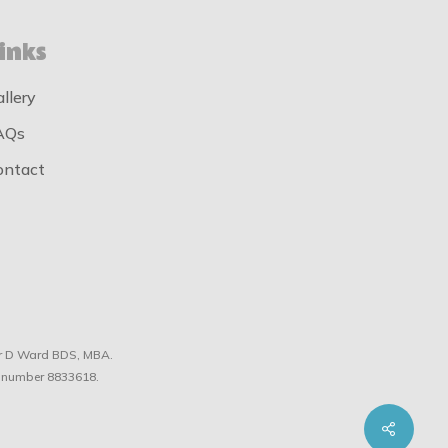
inks
allery
AQs
ontact
tor D Ward BDS, MBA.
 number 8833618.
Share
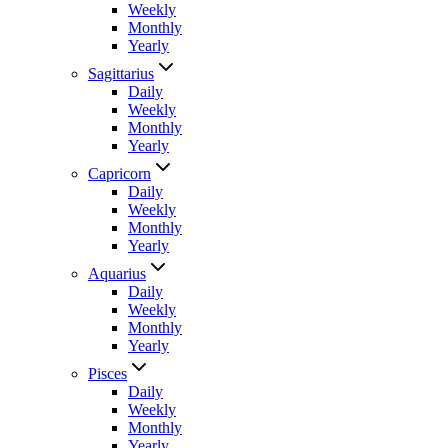
Weekly
Monthly
Yearly
Sagittarius
Daily
Weekly
Monthly
Yearly
Capricorn
Daily
Weekly
Monthly
Yearly
Aquarius
Daily
Weekly
Monthly
Yearly
Pisces
Daily
Weekly
Monthly
Yearly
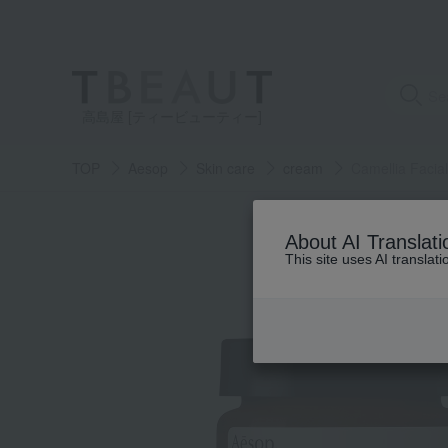
高島屋 [ティービューティー]
TOP
Aesop
Skin care
cream
Camellia Facia
About AI Translati
This site uses AI translat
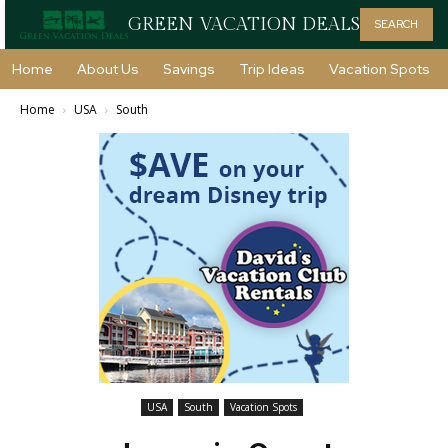
GREEN VACATION DEALS
SEARCH
Home
About Us
Savings
Trip Ideas
Vacation Spots
Home
USA
South
USA
South
Vacation Spots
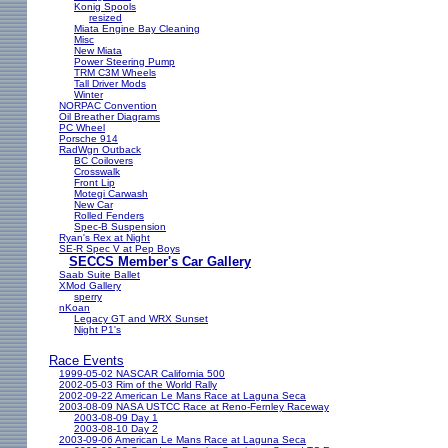
Konig Spools
resized
Miata Engine Bay Cleaning
Misc
New Miata
Power Steering Pump
TRM C3M Wheels
Tall Driver Mods
Winter
NORPAC Convention
Oil Breather Diagrams
PC Wheel
Porsche 914
RadWgn Outback
BC Coilovers
Crosswalk
Front Lip
Motegi Carwash
New Car
Rolled Fenders
Spec-B Suspension
Ryan's Rex at Night
SE-R Spec V at Pep Boys
SECCS Member's Car Gallery
Saab Suite Ballet
XMod Gallery
sperry
nKoan
Legacy GT and WRX Sunset
Night P1's
Race Events
1999-05-02 NASCAR California 500
2002-05-03 Rim of the World Rally
2002-09-22 American Le Mans Race at Laguna Seca
2003-08-09 NASA USTCC Race at Reno-Fernley Raceway
2003-08-09 Day 1
2003-08-10 Day 2
2003-09-06 American Le Mans Race at Laguna Seca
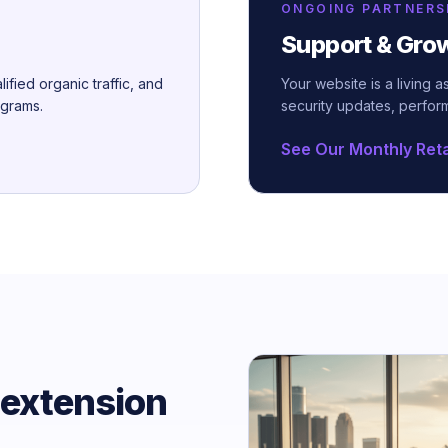
ONGOING PARTNERS
Support & Gro
lified organic traffic, and
Your website is a living 
ograms.
security updates, perfor
See Our Monthly Ret
 extension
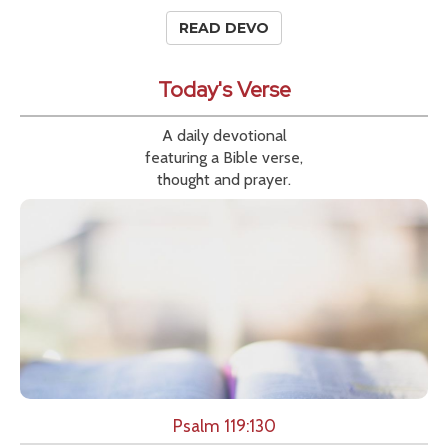
READ DEVO
Today's Verse
A daily devotional
featuring a Bible verse,
thought and prayer.
Psalm 119:130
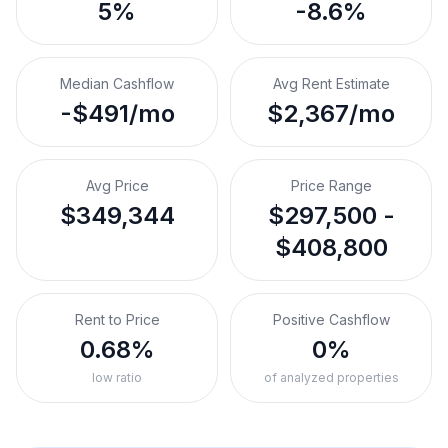
5%
-8.6%
Median Cashflow
Avg Rent Estimate
-$491/mo
$2,367/mo
Avg Price
Price Range
$349,344
$297,500 -
$408,800
Rent to Price
Positive Cashflow
0.68%
0%
low ratio
of analyzed properties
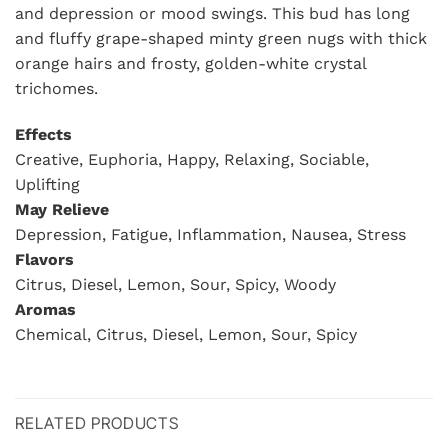
and depression or mood swings. This bud has long
and fluffy grape-shaped minty green nugs with thick
orange hairs and frosty, golden-white crystal
trichomes.
Effects
Creative, Euphoria, Happy, Relaxing, Sociable,
Uplifting
May Relieve
Depression, Fatigue, Inflammation, Nausea, Stress
Flavors
Citrus, Diesel, Lemon, Sour, Spicy, Woody
Aromas
Chemical, Citrus, Diesel, Lemon, Sour, Spicy
RELATED PRODUCTS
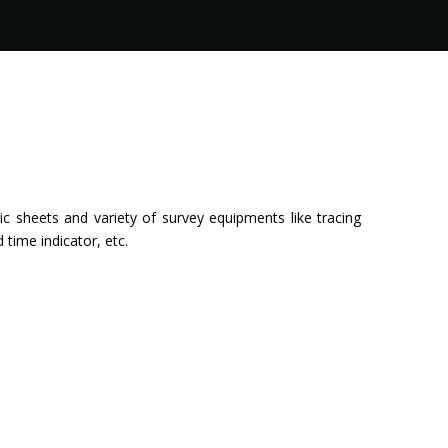
c sheets and variety of survey equipments like tracing
ime indicator, etc.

────────────────────

__Requirement__. A word-for-word copy is needed of the lines from the line holding "2003-08-09 Day 1" through the end of the records, both included, excluding every picture.

__Solved exercise__.
2003-08-09 Day 1
2003-08-10 Day 2
2003-09-06 American Le Mans Race at Laguna Seca
ONGOING PARTNERS
Support & Gro
lified organic traffic, and
Your website is a living 
ograms.
security updates, perfor
See Our Monthly Ret
 extension
READ DEVO
Today's Verse
A daily devotional
featuring a Bible verse,
thought and prayer.
Psalm 119:130
5%
-8.6%
Median Cashflow
Avg Rent Estimate
-$491/mo
$2,367/mo
Avg Price
Price Range
$349,344
$297,500 -
$408,800
Rent to Price
Positive Cashflow
0.68%
0%
low ratio
of analyzed properties
and depression or mood swings. This bud has long
and fluffy grape-shaped minty green nugs with thick
orange hairs and frosty, golden-white crystal
trichomes.
Effects
Creative, Euphoria, Happy, Relaxing, Sociable,
Uplifting
May Relieve
Depression, Fatigue, Inflammation, Nausea, Stress
Flavors
Citrus, Diesel, Lemon, Sour, Spicy, Woody
Aromas
Chemical, Citrus, Diesel, Lemon, Sour, Spicy
RELATED PRODUCTS
c sheets and variety of survey equipments like tracing
ime indicator, etc.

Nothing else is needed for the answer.